In 2009, while still homeless, the families displaced by the riot began the Karrabing film Collective. “Karrabing” means low tide, but is also a concept and a hope for a form of relating to each other and their lands: separate-separate and connected.

 

LINDA YARROWIN: White people, perragut people are making decision for black people. Indigenous people, black people, should make our own decision and our own rights about our land.

GAVIN BIANAMU: You know what I like about Karrabing? It gets all our family, countrymen together, closer. And, like we all look after each other.

SHEREE BIANAMU: What I like about Karrabing is we are one big happy family.

REX EDMUNDS: Karrabing has all the tribes in it. Then we make it one big family tribe.

ETHAN JORROCK: What I like about Karrabing is getting together with my family and making these movies having fun with the crew.

REX EDMUNDS: When we come to a Dreaming site and we say: “Don’t go there, that’s the dreaming site there.” Then we tell them: “That’s your Dreaming”, if a little kid is there then, “Ah, yeah”, and so they learn.

SHEREE BIANAMU: When we were making the first film “When the Dogs Talk”, as we were going along we were learning our culture and stories from our ancestors.

REX EDMUNDS: Another thing, when we take young people to country, they feel better. They feel: “Hey, this is my country!”
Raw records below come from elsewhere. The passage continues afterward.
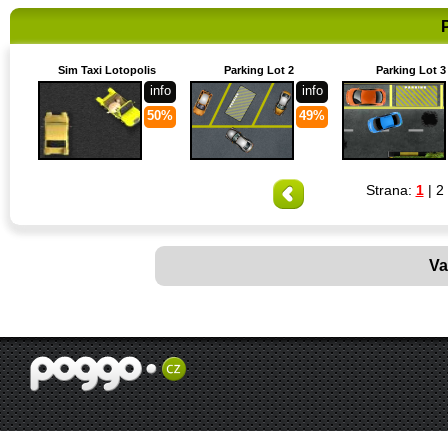
Sim Taxi Lotopolis
Parking Lot 2
Parking Lot 3
info
info
50%
49%
Strana:
1
|
2
Va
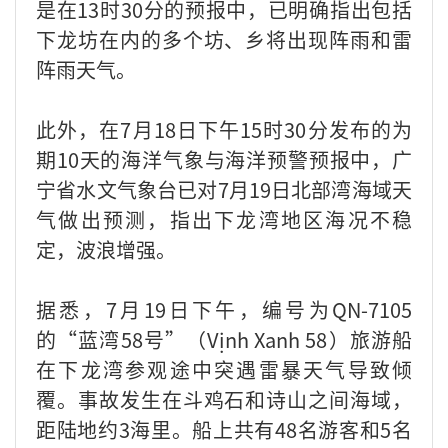
是在13时30分的预报中，已明确指出包括
下龙坊在内的多个坊、乡将出现阵雨和雷
阵雨天气。
此外，在7月18日下午15时30分发布的为
期10天的海洋气象与海洋预警预报中，广
宁省水文气象台已对7月19日北部湾海域天
气做出预测，指出下龙湾地区海况不稳
定，波浪增强。
据悉，7月19日下午，编号为QN-7105
的“蓝湾58号”（Vịnh Xanh 58）旅游船
在下龙湾参观途中突遇雷暴天气导致倾
覆。事故发生在斗鸡石和诗山之间海域，
距陆地约3海里。船上共有48名游客和5名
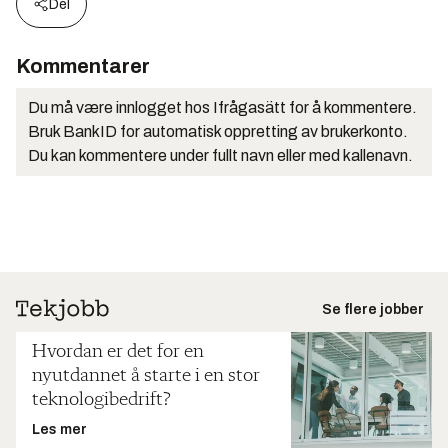
Del
Kommentarer
Du må være innlogget hos Ifrågasätt for å kommentere.
Bruk BankID for automatisk oppretting av brukerkonto.
Du kan kommentere under fullt navn eller med kallenavn.
Se flere jobber
Hvordan er det for en
nyutdannet å starte i en stor
teknologibedrift?
Les mer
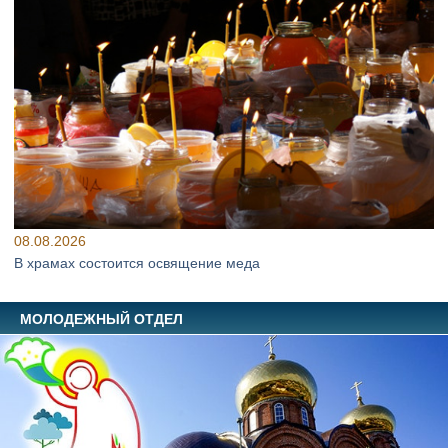
08.08.2026
В храмах состоится освящение меда
МОЛОДЕЖНЫЙ ОТДЕЛ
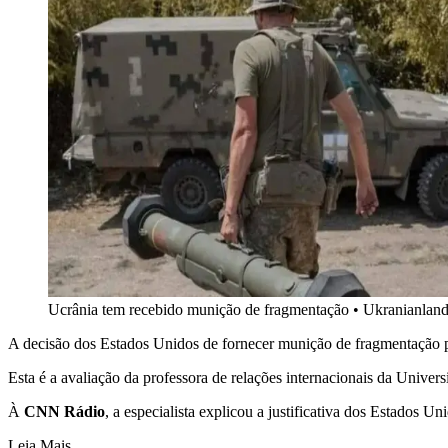
Ucrânia tem recebido munição de fragmentação
•
Ukranianland
A decisão dos Estados Unidos de fornecer munição de fragmentação p
Esta é a avaliação da professora de relações internacionais da Univer
À
CNN Rádio
, a especialista explicou a justificativa dos Estados Un
Leia Mais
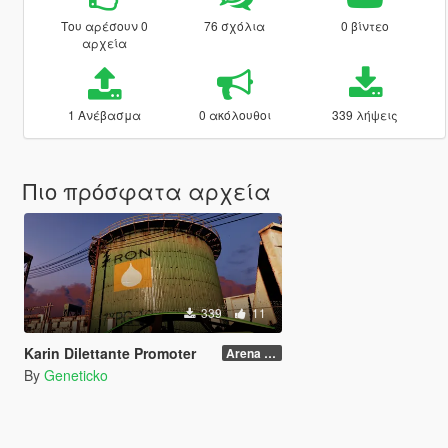
Του αρέσουν 0
76 σχόλια
0 βίντεο
αρχεία
1 Ανέβασμα
0 ακόλουθοι
339 λήψεις
Πιο πρόσφατα αρχεία
339
11
Karin Dilettante Promoter
Arena War Version
By
Geneticko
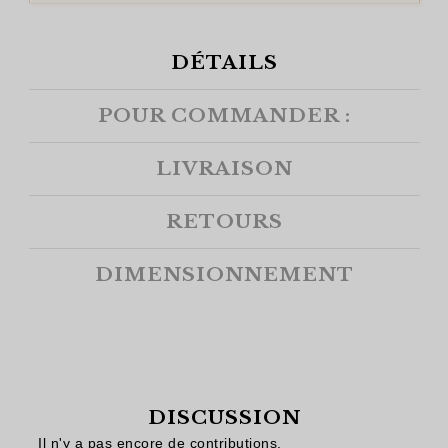
DÉTAILS
POUR COMMANDER :
LIVRAISON
RETOURS
DIMENSIONNEMENT
DISCUSSION
Il n'y a pas encore de contributions.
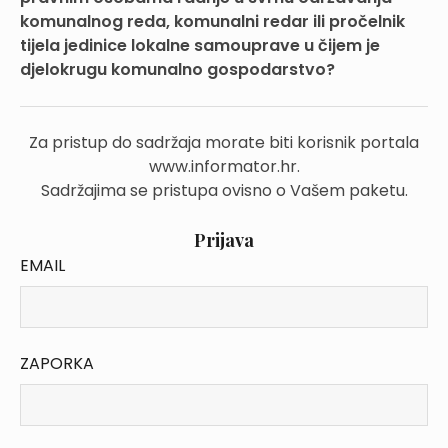
komunalnog reda, komunalni redar ili pročelnik
tijela jedinice lokalne samouprave u čijem je
djelokrugu komunalno gospodarstvo?
Za pristup do sadržaja morate biti korisnik portala
www.informator.hr.
Sadržajima se pristupa ovisno o Vašem paketu.
Prijava
EMAIL
ZAPORKA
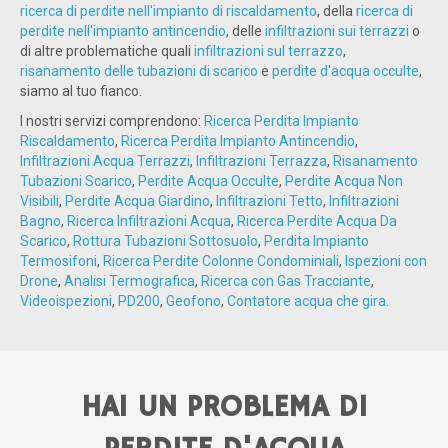
ricerca di perdite nell'impianto di riscaldamento
, della
ricerca di
perdite nell'impianto antincendio
, delle
infiltrazioni sui terrazzi
o
di altre problematiche quali
infiltrazioni sul terrazzo
,
risanamento delle tubazioni di scarico
e
perdite d'acqua occulte
,
siamo al tuo fianco.
I nostri servizi comprendono:
Ricerca Perdita Impianto
Riscaldamento
,
Ricerca Perdita Impianto Antincendio
,
Infiltrazioni Acqua Terrazzi
,
Infiltrazioni Terrazza
,
Risanamento
Tubazioni Scarico
,
Perdite Acqua Occulte
,
Perdite Acqua Non
Visibili
,
Perdite Acqua Giardino
,
Infiltrazioni Tetto
,
Infiltrazioni
Bagno
,
Ricerca Infiltrazioni Acqua
,
Ricerca Perdite Acqua Da
Scarico
,
Rottura Tubazioni Sottosuolo
,
Perdita Impianto
Termosifoni
,
Ricerca Perdite Colonne Condominiali
,
Ispezioni con
Drone
,
Analisi Termografica
,
Ricerca con Gas Tracciante
,
Videoispezioni
,
PD200
,
Geofono
,
Contatore acqua che gira
.
HAI UN PROBLEMA DI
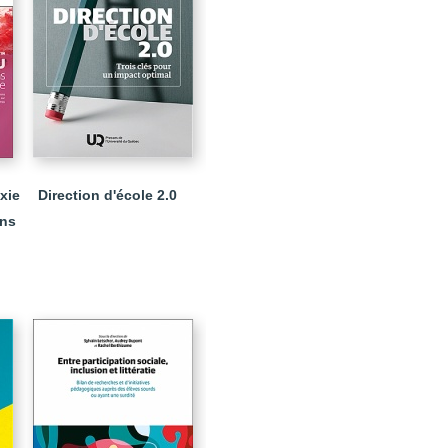
xie
Direction d'école 2.0
ans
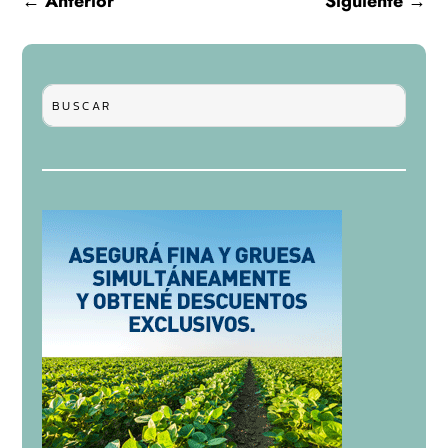
←
Anterior
Siguiente
→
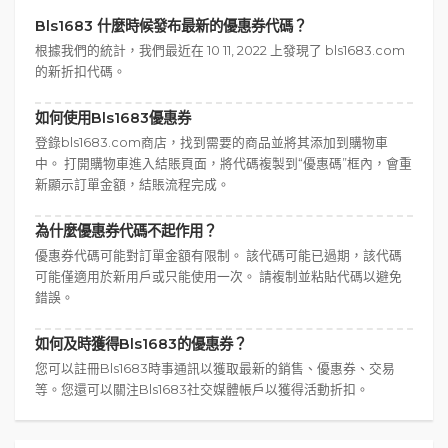
Bls1683 什麼時候發布最新的優惠券代碼？
根據我們的統計，我們最近在 10 11, 2022 上發現了 bls1683.com
的新折扣代碼。
如何使用Bls1683優惠券
登錄bls1683.com商店，找到需要的商品並將其添加到購物車
中。 打開購物車進入結賬頁面，將代碼複製到“優惠碼”框內，會重
新顯示訂單金額，結賬流程完成。
為什麼優惠券代碼不起作用？
優惠券代碼可能對訂單金額有限制。 該代碼可能已過期，該代碼
可能僅適用於新用戶或只能使用一次。 請複制並粘貼代碼以避免
錯誤。
如何及時獲得Bls1683的優惠券？
您可以註冊Bls1683時事通訊以獲取最新的銷售、優惠券、交易
等。您還可以關注Bls1683社交媒體帳戶以獲得活動折扣。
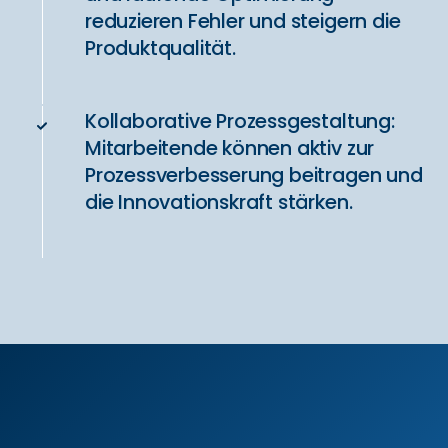
reduzieren Fehler und steigern die
Produktqualität.
Kollaborative Prozessgestaltung:
Mitarbeitende können aktiv zur
Prozessverbesserung beitragen und
die Innovationskraft stärken.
GAVIN BIANAMU: Yeah, you just feel something good, you know. You don’t feel that stress inside. You’ll just be ok. You don’t have to worry about anything. It’s just like your home, you know.

 

Karrabing Film Collective is an award-winning group of some thirty filmmakers and artists most of whom are Indigenous to the lands and coasts along northwestern Australia. In the Emiyengal Indigenous language Karrabing means ‘tide out’. It refers to a time of coming together, as well as to the coastline that connects the Karrabing Film Collective as an extended family group across social lines.